In a separate case, Zieroth v Azar, the district court for the Northern District of California found Medicare’s claim that CGMs are not “primarily and customarily used to serve a medical purpose” unreasonable and not entitled to deference. The District Court ordered coverage of CGM claims and reflects the Fourth District Court’s ruling that Medicare’s position is contrary to law.
Although these rulings mark a step in the right direction for patients, Medicare beneficiaries still face significant hurdles securing access to CGM technology, Parrish Law Offices states, as Medicare and Medicare Advantage plans continue to deny coverage of some CGMs. A class action lawsuit is currently filed in the District of Columbia seeking coverage as far back as 2012 for beneficiaries whose CGM claims were denied.
In addition to CGM technologies, virtual diabetes management programs have gained traction in recent years. In 2017, the digital health provider Noom won full CDC recognition for mobile and online applications of the Diabetes Prevention Program (DPP). The program was the first virtual provider to achieve this status and was first offered to Medicare beneficiaries in 2018 as part of the Medicare DPP (MDPP).
“Noom’s virtual DPP program delivers the same positive outcomes as in-person MDPP programs and has the added benefit of being accessible anywhere and at any time, as part of our mission to help more people lead healthier lives,” said Noom cofounder and CEO Saeju Jeong.
“To ensure that all individuals have the tools needed to combat this preventable disease, the PREVENT DIABETES Act would help expand access to virtual classes under the existing Medicare Diabetes Prevention Program,” Warner said.
Specifically, the MDPP Extended Model leverages evidence-based interventions to prevent onset of type 2 diabetes (T2D) in at-risk Medicare beneficiaries, but it is currently only available through in-person sessions. By expanding virtual access to the model, individuals in rural or medically underserved areas will be able to participate in the program.
“This commonsense and cost-saving expansion will ensure that more Americans at-risk of developing diabetes who are living in either rural or medically underserved communities, can participate in this critical program that has been proven to delay the full onset of this preventable disease,” Warner continued.

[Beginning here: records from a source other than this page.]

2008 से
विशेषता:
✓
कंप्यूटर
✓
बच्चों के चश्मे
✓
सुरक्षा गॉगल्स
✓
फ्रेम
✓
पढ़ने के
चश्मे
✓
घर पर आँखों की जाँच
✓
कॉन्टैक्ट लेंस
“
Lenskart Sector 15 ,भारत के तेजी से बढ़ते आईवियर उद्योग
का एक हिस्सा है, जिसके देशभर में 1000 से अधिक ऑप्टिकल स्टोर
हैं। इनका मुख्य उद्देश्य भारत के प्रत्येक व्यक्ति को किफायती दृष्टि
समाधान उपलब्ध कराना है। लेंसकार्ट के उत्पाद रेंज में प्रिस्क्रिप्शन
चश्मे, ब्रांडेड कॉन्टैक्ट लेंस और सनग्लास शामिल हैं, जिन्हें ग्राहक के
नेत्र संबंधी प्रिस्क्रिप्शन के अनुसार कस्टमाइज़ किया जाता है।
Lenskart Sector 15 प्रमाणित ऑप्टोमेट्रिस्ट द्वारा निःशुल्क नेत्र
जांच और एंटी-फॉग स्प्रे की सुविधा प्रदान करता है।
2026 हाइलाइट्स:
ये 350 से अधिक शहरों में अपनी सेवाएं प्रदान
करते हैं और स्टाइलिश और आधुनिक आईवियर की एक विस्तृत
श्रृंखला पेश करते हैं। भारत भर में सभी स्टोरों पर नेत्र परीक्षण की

In the wake of COVID-19, HHS has temporarily allowed beneficiaries to access the program via a virtual platform, but bill authors argue that the change still excludes a number of providers and does not ensure long-term access to a virtual benefit.
“The introduction of the PREVENT Diabetes Act is a positive first step toward ensuring all seniors are able to access this critical preventive service through the Medicare DPP Expanded Model. We urge Congress to expeditiously advance this bill as part of its digital health care agenda,” Jeong said.
The bill received support from the American Diabetes Association, the American Medical Association, and the National Kidney Foundation, among others.